2) The documentation (http://cometd.org/documentation/2.x/cometd-ext/ack) says: "Note that if the disconnected browser is disconnected for in excess of maxInterval (default 10s), then the client will be timed out and the unacknowledged queue discarded." -> does this mean that in case my client doesn't restore within the maxInterval, the messages are lost anyway?
Hence,
2.1) What's the maximal maxInterval? Which consequences does it have to set it to a high value?
2.2) We'd need a secure mechanism for fail outs of at least a few minutes. Is this possible? Are there any alternatives?
3) Is it really only necessary to add the two extensions in both the client and cometD server? We're using Jetty for the server and .NET Oyatel for the client. Does anyone have some experiences with this?
I'm sorry for this bunch of questions, but unfortunately, the CometD project isn't really well documented. I really appreciate any answers.
Cheers,
Chris
1) Does this also work with several Clients
Yes, it does. There is one message queue allocated for each client (see AcknowledgedMessagesClientExtension).
2) does this mean that in case my client doesn't restore within the maxInterval, the messages are lost anyway?
Yes, it does. When the client can't reach the server for maxInterval milliseconds, the server will throw away all state associated with that client.
2.1) What's the maximal maxInterval? Which consequences does it have to set it to a high value?
maxInterval is a servlet parameter of the Cometd servlet. It is internally treated as a long value, so the maximal value for it is Long.MAX_VALUE.
Example configuration:
<init-param>
<!-- The max period of time, in milliseconds, that the server will wait for
a new long poll from a client before that client is considered invalid
and is removed -->
<param-name>maxInterval</param-name>
<param-value>10000</param-value>
</init-param>
Setting it to a high value means that the server will wait longer before throwing away the state associated with a client (from the time the client stops contacting the server).
I see two problems with this. First, the memory requirements of the server will potentially be higher (which may also make denial of service easier). Second, the RemoveListener isn't called on the Server before the maxInterval expires, which may require you to implement additional logic that differentiates between "momentarily unreachable" and "disconnected".
2.2) We'd need a secure mechanism for fail outs of at least a few minutes. Is this possible? Are there any alternatives?
Yes, it is possible to configure the maxInterval to last for a few minutes.
An alternative would be to restore any server side state on every handshake. This can be achieved by adding a listener to "/meta/handshake" and publishing a message to a "/service/" channel (to make sure only the server receives the message), or by adding an additional property to the "ext" property of the handshake message. Be careful to let the client restore only valid state (sign it on the server if you must).
3) Is it really only necessary to add the two extensions in both the client and cometD server?
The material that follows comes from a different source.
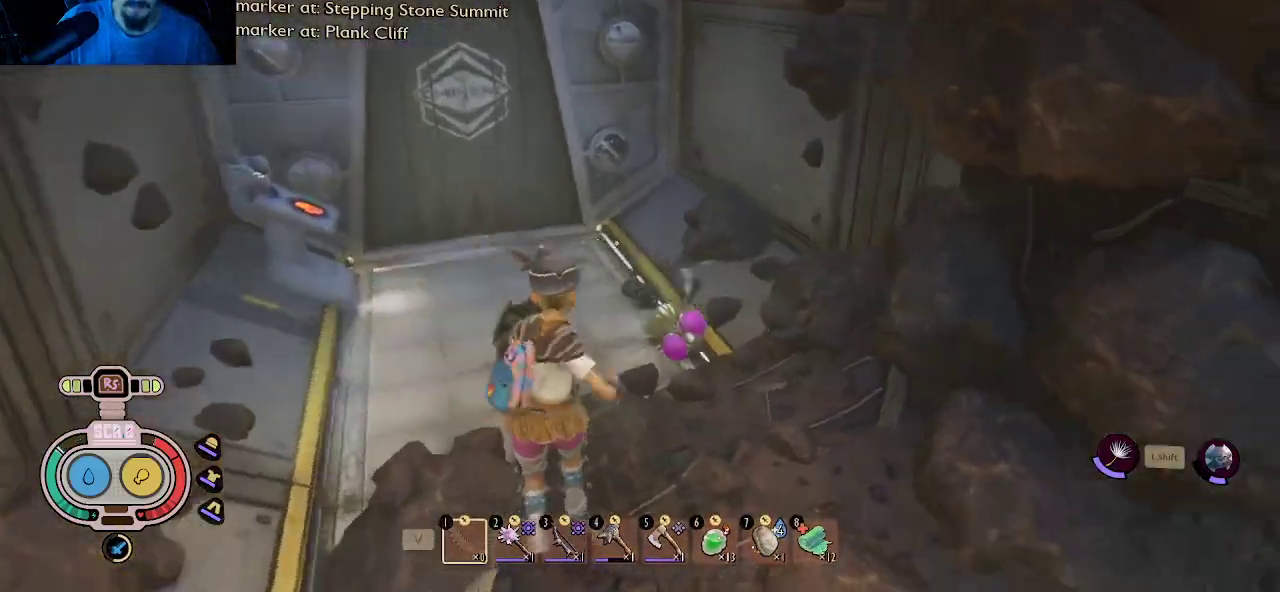
{"keys": ["d"], "mouse": [], "mouse_move": "still", "events": [[50, "w", "down"], [233, "mouse_left", "up"], [233, "w", "up"], [466, "d", "down"]]}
On the server it is sufficient to do something like:
bayeux.addExtension(new AcknowledgedMessagesExtension());
I don't know how you'd do it on Oyatel. In Javascript it suffices to simply include the extension (dojo.require or script include for jQuery).
When a client with the AckExtension connects to the server, a message similar to the following will be logged (from my Jetty console log):
[qtp959713667-32] INFO org.cometd.server.ext.AcknowledgedMessagesExtension - Enabled message acknowledgement for client 51vkuhps5qgsuaxhehzfg6yw92
Another note because it may not be obvious: the ack extension will only provide server to client delivery guarantee, not client to server. That is, when you publish a message from the client to the server, it may not reach the server and will be lost.
Once the message has made it to the server, the ack extension will ensure that all recipients connected at that time will receive the message (as long as they aren't unreachable for maxInterval milliseconds).
It is relatively straightforward to implement client-side retrying if you listen to notifications on "/meta/unsuccessful" and resend the message (the original message that failed is passed as message.request to the handler).